In October 1840, the workers of Wellington met at Barratt’s Hotel at Clay Point in the first ever Labour Conference and pledged to maintain the eight hour working day, with any offenders to be ducked in the harbour. A few years later there was an attempt to increase the length of the working day, but navvies building a road to the Hutt Valley lead a strike until it was dropped, and the eight hour day has been standard in Wellington ever since.
Workers in other parts of New Zealand would also have the eight hour day much earlier than those in Britain, Australia or other countries. Samuel Shaw lead the workers of Otago to an eight hour day in 1849, and William Griffin secured the same right for the Auckland working men in the 1850s.
On the 28th of October, 1890, thousands of workers paraded through Wellington and other cities and towns in New Zealand; they had been given the day off to celebrate the 50th anniversary of the establishment of the eight hour day. This was the first Labour Day in New Zealand.

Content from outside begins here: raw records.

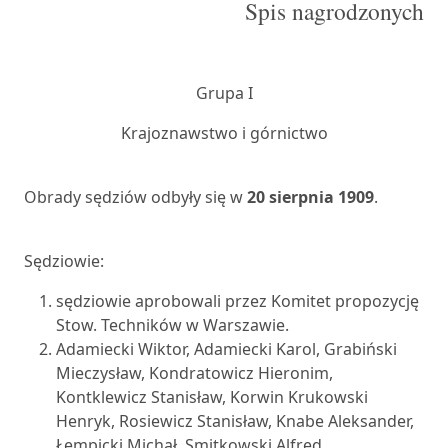
Spis nagrodzonych
Grupa I
Krajoznawstwo i górnictwo
Obrady sędziów odbyły się w
20 sierpnia 1909
.
Sędziowie:
sędziowie aprobowali przez Komitet propozycję
Stow. Techników w Warszawie.
Adamiecki Wiktor, Adamiecki Karol, Grabiński
Mieczysław, Kondratowicz Hieronim,
Kontklewicz Stanisław, Korwin Krukowski
Henryk, Rosiewicz Stanisław, Knabe Aleksander,
Łempicki Michał, Smitkowski Alfred,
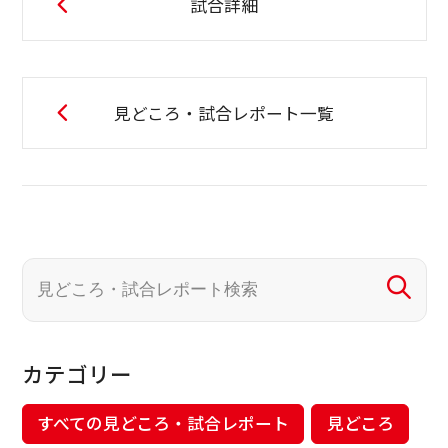
試合詳細
見どころ・試合レポート一覧
カテゴリー
すべての見どころ・試合レポート
見どころ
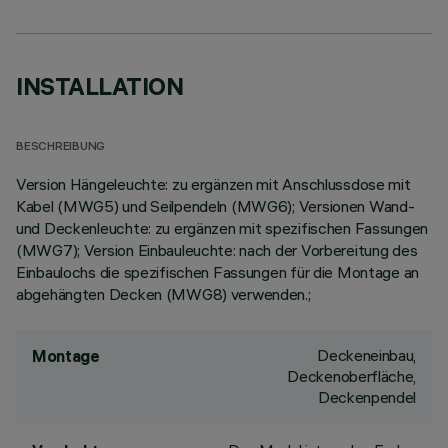
INSTALLATION
BESCHREIBUNG
Version Hängeleuchte: zu ergänzen mit Anschlussdose mit
Kabel (MWG5) und Seilpendeln (MWG6); Versionen Wand-
und Deckenleuchte: zu ergänzen mit spezifischen Fassungen
(MWG7); Version Einbauleuchte: nach der Vorbereitung des
Einbaulochs die spezifischen Fassungen für die Montage an
abgehängten Decken (MWG8) verwenden.;
Deckeneinbau,
Montage
Deckenoberfläche,
Deckenpendel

An elderly Samuel Parnell personally attended the celebrations in Wellington, riding in a carriage at the head of the parade and then addressing the crowd:
“I feel happy today, because the seed sown so many years ago is bearing such abundant fruit. The chord struck at Petone fifty years ago is vibrating round the world, and I hope that I shall live to see eight hours a day as a day’s work universally acknowledged and become the law of every nation of the world.
It is the outcome of very early convictions on entering upon the battle of life. I was convinced the working hours were too long, and time for recreation too short. I spoke to my shopmates in London about the long hours we had to work, but they saw no hope of getting things altered.
However, on coming out to this colony I determined to do what I could to alter things, and the first opportunity I got I made a stand for eight hours a day, with the result as you know.
Again I thank you for the recognition you have shown me of the part I took to benefit my fellow men.”
Samuel Parnell died a few weeks later, on the 16th of December, 1890, and was buried in Wellington’s Bolton Street Cemetery. Advertisements for his funeral were placed in all the newspapers, and it was attended by thousands, the procession lead across the city by a brass band.
A memorial plaque in his memory can be found today in the Bolton Street Chapel – but a greater memorial is Labour Day itself, no matter how few people today know his connection to it.
So while you are enjoying your day off, maybe spare a thought for old Sam, and all the workers who made it possible.